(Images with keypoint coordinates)

==============================

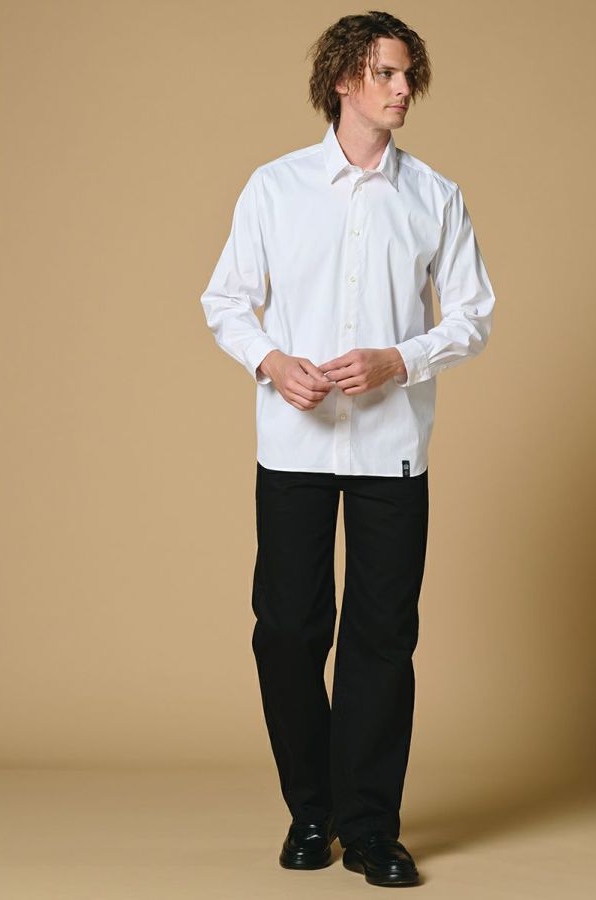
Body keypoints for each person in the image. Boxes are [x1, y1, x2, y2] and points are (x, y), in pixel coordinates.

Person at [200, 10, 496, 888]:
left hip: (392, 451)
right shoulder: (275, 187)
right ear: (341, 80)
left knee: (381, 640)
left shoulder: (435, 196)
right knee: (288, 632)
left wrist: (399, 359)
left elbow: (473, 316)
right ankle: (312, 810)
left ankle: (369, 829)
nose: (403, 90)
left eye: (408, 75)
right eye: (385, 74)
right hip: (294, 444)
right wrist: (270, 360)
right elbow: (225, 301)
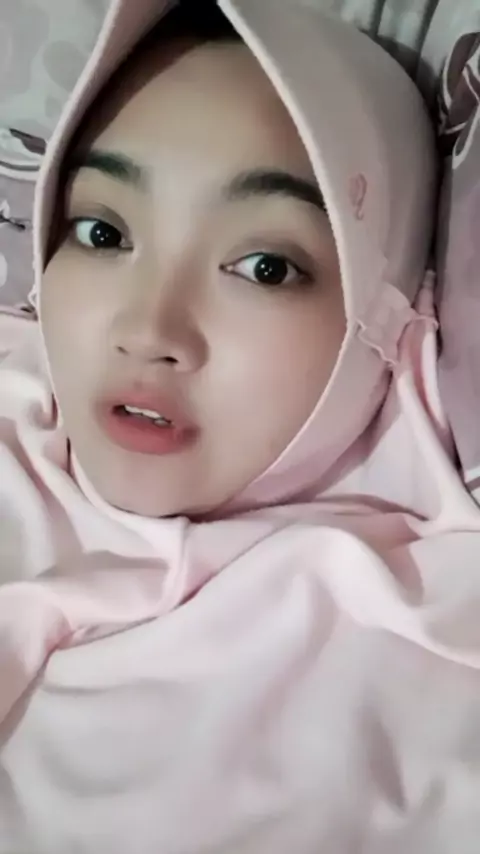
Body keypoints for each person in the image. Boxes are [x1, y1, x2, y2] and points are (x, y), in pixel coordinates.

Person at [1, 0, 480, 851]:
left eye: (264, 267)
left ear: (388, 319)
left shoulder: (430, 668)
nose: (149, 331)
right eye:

==============================

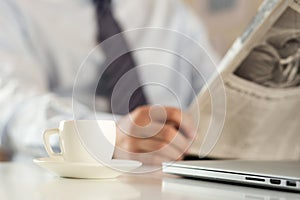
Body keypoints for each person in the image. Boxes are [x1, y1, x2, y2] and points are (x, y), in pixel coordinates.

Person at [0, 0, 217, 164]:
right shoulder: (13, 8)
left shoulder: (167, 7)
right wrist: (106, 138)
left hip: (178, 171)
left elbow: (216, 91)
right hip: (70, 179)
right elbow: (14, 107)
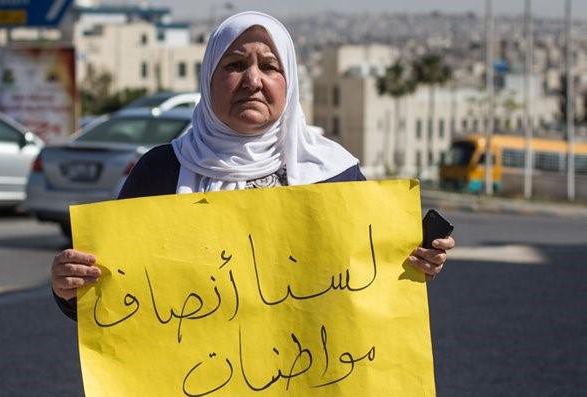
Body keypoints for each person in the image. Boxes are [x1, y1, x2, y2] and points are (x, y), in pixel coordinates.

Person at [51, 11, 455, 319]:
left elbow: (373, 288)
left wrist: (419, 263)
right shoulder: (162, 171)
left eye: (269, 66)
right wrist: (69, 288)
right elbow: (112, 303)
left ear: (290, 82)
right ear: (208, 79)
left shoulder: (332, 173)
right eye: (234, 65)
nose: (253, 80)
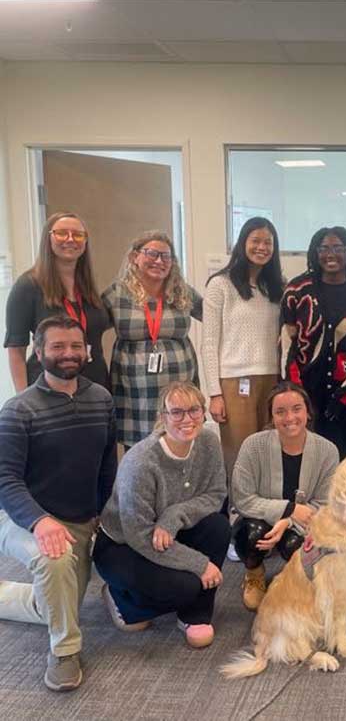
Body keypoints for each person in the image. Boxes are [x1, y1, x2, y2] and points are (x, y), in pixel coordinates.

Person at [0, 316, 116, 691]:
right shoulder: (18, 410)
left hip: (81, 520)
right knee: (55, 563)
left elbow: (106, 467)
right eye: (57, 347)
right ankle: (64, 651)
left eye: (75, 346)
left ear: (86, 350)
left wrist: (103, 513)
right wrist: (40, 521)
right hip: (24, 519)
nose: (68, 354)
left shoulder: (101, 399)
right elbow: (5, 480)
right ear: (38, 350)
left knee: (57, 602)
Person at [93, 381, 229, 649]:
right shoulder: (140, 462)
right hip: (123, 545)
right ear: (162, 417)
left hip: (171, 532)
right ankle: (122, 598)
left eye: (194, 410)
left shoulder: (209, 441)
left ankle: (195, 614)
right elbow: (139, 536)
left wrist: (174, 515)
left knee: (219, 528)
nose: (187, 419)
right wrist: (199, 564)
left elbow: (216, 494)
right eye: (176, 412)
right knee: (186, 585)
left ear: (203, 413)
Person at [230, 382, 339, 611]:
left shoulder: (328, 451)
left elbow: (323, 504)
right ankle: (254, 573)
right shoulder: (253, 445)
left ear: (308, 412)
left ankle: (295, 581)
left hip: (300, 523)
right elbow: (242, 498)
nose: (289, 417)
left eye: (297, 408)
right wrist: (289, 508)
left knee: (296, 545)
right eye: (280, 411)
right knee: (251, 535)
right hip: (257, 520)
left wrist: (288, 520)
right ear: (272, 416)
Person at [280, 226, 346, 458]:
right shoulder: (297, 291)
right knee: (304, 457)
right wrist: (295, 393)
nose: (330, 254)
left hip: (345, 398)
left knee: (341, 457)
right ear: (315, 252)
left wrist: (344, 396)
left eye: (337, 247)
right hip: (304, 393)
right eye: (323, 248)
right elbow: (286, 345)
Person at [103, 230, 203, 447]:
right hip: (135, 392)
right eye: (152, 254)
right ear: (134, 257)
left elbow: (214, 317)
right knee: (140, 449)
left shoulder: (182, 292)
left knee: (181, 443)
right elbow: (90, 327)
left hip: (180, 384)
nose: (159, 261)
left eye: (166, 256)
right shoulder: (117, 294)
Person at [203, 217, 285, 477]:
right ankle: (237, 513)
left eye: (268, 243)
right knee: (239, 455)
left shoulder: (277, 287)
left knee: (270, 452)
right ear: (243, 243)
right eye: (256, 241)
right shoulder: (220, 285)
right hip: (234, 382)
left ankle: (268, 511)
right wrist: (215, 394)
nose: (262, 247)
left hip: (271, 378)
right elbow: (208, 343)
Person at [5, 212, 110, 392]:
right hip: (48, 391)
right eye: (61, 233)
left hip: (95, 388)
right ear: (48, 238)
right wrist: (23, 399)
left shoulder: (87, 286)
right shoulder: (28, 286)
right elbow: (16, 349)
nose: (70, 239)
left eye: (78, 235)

==============================

▸ **WHAT THIS TASK INVOLVES**
An exact copy of the lines above, from the one containing "right elbow: (5, 480)" down to the one containing "left shoulder: (328, 451)" and including both, is the whole answer; retype it and nothing else.

▸ **ANSWER TO THIS EXERCISE**
right elbow: (5, 480)
right ear: (38, 350)
left knee: (57, 602)
Person at [93, 381, 229, 649]:
right shoulder: (140, 462)
right hip: (123, 545)
right ear: (162, 417)
left hip: (171, 532)
right ankle: (122, 598)
left eye: (194, 410)
left shoulder: (209, 441)
left ankle: (195, 614)
right elbow: (139, 536)
left wrist: (174, 515)
left knee: (219, 528)
nose: (187, 419)
right wrist: (199, 564)
left elbow: (216, 494)
right eye: (176, 412)
right knee: (186, 585)
left ear: (203, 413)
Person at [230, 382, 339, 611]:
left shoulder: (328, 451)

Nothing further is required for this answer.